Upon his death, Amobi I was succeeded by his eldest son, Prince Benjamin Olisaeloka Amobi. As Igwe Amobi II of Ogidi, he later represented the Colony and Protectorate of Nigeria at the coronation of King George VI of the United Kingdom in 1937.

During Amobi II's long reign, he maintained cordial relations with the rulers of other kingdoms and provinces, including the Oba of Benin, the Obi of Onitsha, Ojiako Ezenne of Adazi, the Oni of Ife and the Oba of Lagos. His eldest son, (Dr.) Benedict Vincent Obiora Amobi, became Igwe Amobi III in 1975 after the death of Igwe II that year. When he died in 1986, (Engr.) Walter Nnamdi Ifediora Amobi (born 19 March 1929) ascended the throne as Igwe Amobi IV of Ogidi, serving until his death in 1998.

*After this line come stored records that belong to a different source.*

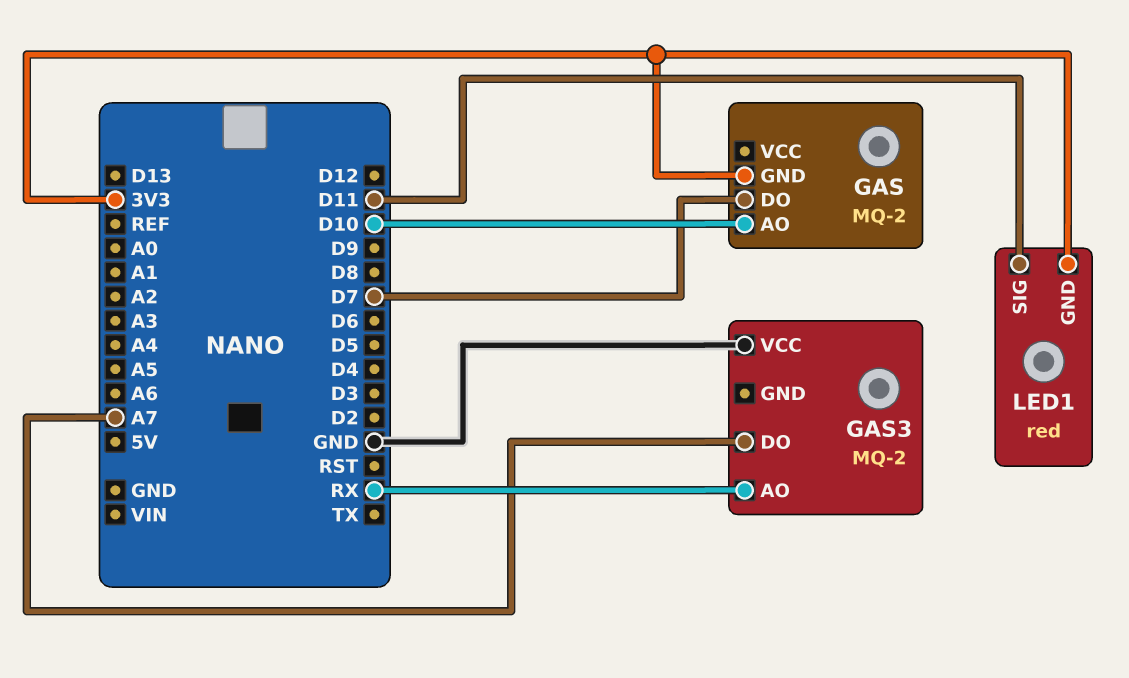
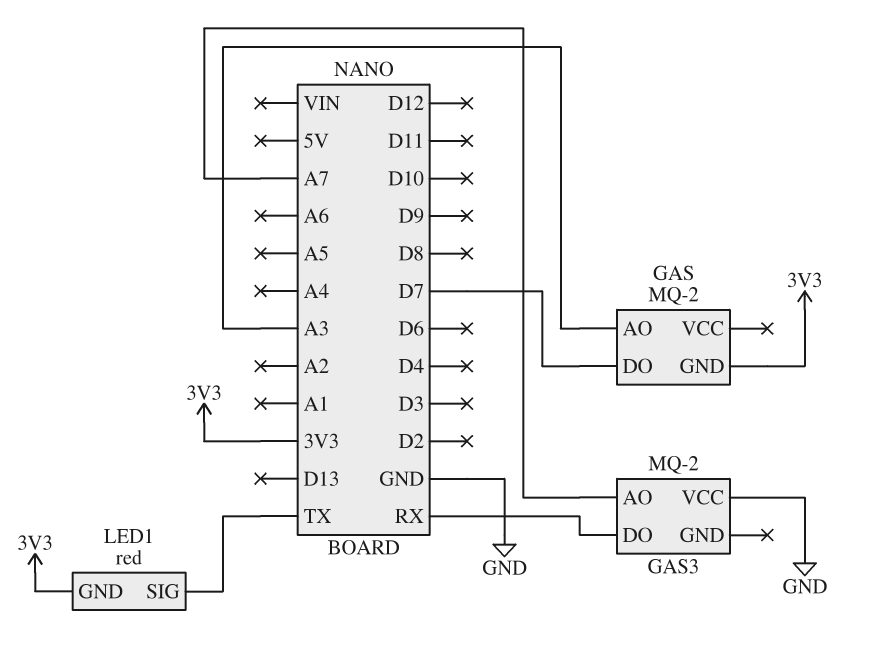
GAS pin AO: D10 -> A3
GAS3 pin AO: RX -> A7
GAS3 pin DO: A7 -> RX
LED1 pin SIG: D11 -> TX

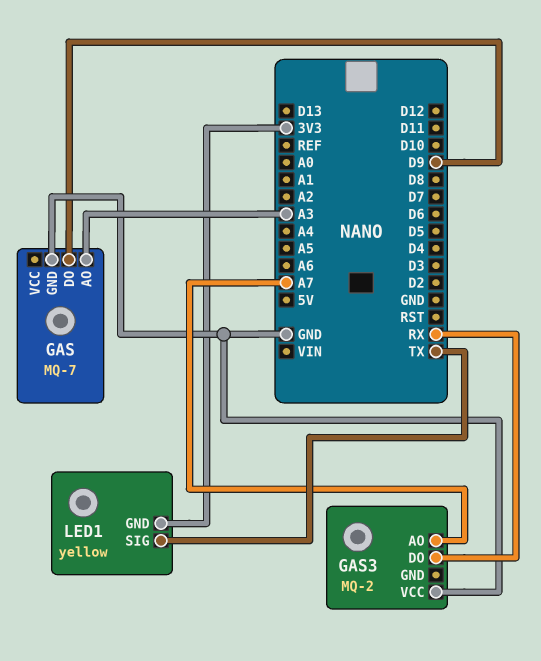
GAS: MQ-2 -> MQ-7
GAS pin DO: D7 -> D9
GAS pin GND: 3V3 -> GND
LED1: red -> yellow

Walter Amobi had married Uche in Edinburgh, Scotland in 1957. They had six children, including second son, Ifediora Chimezie Amobi, born on October 1, 1960. He married and has three children, including Chastity Lynn Nwakego Grant-Amobi, born on 27 October 1982.

After Amobi IV's death in 1998, none of his sons became a successor. In August 2016, the people of Ogidi elected a new Igwe, Alexander Uzo Onyido. Onyido is a pharmacist who was trained at Ahmadu Bello University in Zaria, Kaduna State. He rose to the rank of chief pharmacist with Kano State Government under the Federal Ministry of Health.Before his ascension to the throne, he was also Chairman of PAL Group.